Togo- Chaque citoyen est un actionnaire de l’État qui mérite respect…

Il me semble que très souvent, nous manquons de nous poser les bonnes questions et du coup, nous manquons aussi de bonnes réponses qui, en principe, doivent permettre à chaque citoyen de savoir la place qu’il occupe dans la vie d’une nation.

Le besoin de vivre ensemble dans une société a imposé a nous tous, le principe d’une organisation sociale et d’un type de gouvernance qui ont conduit à la mise en place des États.
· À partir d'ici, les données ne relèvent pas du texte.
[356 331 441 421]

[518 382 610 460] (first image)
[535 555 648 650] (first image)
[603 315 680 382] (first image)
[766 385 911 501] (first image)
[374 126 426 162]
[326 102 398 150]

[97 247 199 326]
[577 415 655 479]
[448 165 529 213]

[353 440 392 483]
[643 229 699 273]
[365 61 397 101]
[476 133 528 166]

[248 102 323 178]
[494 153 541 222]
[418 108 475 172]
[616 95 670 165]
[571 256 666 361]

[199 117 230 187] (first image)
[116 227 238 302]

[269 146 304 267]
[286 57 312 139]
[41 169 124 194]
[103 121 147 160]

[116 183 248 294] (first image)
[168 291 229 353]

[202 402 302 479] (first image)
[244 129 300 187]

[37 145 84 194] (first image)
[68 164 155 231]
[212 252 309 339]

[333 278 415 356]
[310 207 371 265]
Mais avec quoi vit ou fonctionne un État ?

Principalement avec la cotisation qu’opère chaque citoyen, par le payement de toutes sortes de taxes ou d’impôts.

Lorsqu’une bonne femme va au marché avec une marchandise, quelle qu’elle soit, la vend puis paye un ticket de vente, il s’agit là de sa part de contribution à la vie et au fonctionnement de l’État.

De ce fait, cette dame constitue naturellement une actionnaire de l’État que l’on appelle communément un ou une contribuable qui participe par son activité à la création de la richesse nationale.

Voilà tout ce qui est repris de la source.